• Document extract:
======
Personal information
- Full name: Begaim Kirgizbaeva
- Date of birth: 15 June 1987 (age 39)
- Place of birth: Korday District, Soviet Union (now Kazakhstan)
- Height: 1.70 m (5 ft 7 in)
- Position: Midfielder

Team information
- Current team: Okzhetpes
- Number: 8

Senior career*
- Years: Team / Apps / (Gls)
- Temir Zholy
- 2004–2009: Alma KTZh
- 2009–201?: SShVSM-Kairat
- 20??–: Okzhetpes

International career
- 2003–: Kazakhstan

= Begaim Kirgizbaeva =

Kazakhstani footballer

Begaim Kirgizbaeva (born 16 June 1987) is a Kazakhstani footballer who plays as a midfielder for Women's Championship club FC Okzhetpes and the Kazakhstan women's national team. She has previously played for Temir Zholy, Alma KTZh and SShVSM-Kairat Almaty at the UEFA Women's Champions League.

She is a member of the Kazakhstani national team since debuting at 16 in 2003, and currently serves as its captain.
======
• Provided records:
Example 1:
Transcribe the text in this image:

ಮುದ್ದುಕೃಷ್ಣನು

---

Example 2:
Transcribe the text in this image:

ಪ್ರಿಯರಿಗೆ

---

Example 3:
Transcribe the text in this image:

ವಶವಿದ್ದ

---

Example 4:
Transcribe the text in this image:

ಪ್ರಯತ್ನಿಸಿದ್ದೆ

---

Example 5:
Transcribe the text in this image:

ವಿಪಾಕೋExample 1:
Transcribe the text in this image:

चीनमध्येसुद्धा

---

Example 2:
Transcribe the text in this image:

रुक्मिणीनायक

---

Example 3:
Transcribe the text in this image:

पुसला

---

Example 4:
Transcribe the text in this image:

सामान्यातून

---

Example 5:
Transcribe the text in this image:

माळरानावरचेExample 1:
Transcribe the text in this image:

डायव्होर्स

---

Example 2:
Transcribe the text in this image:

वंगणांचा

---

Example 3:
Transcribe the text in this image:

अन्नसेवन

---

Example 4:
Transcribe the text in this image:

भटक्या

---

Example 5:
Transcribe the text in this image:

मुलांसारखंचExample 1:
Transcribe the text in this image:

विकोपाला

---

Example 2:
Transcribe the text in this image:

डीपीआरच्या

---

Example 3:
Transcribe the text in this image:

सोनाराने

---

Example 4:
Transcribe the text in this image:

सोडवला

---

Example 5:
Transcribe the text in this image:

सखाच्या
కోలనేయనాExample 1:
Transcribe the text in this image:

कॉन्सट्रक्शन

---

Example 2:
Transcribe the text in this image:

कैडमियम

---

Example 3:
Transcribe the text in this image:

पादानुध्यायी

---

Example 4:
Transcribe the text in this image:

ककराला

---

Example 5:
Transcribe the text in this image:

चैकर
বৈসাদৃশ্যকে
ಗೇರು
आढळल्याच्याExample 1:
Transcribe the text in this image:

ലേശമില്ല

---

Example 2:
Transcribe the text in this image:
======
• Set of tasks:
**A)** Sum up the Begaim Kirgizbaeva profile in two sentences.
**B)** Repeat the part of the Begaim Kirgizbaeva profile starting with "Personal information" and going on through "(5 ft 7 in)", word for word.

• List of solutions:
**A)** Begaim Kirgizbaeva is a Kazakhstani footballer who plays as a midfielder for Women's Championship club FC Okzhetpes and the Kazakhstan women's national team, and she previously played for Temir Zholy, Alma KTZh and SShVSM-Kairat Almaty at the UEFA Women's Champions League. She has been on the Kazakhstani national team since debuting at 16 in 2003 and currently serves as its captain.

**B)**
Personal information
- Full name: Begaim Kirgizbaeva
- Date of birth: 15 June 1987 (age 39)
- Place of birth: Korday District, Soviet Union (now Kazakhstan)
- Height: 1.70 m (5 ft 7 in)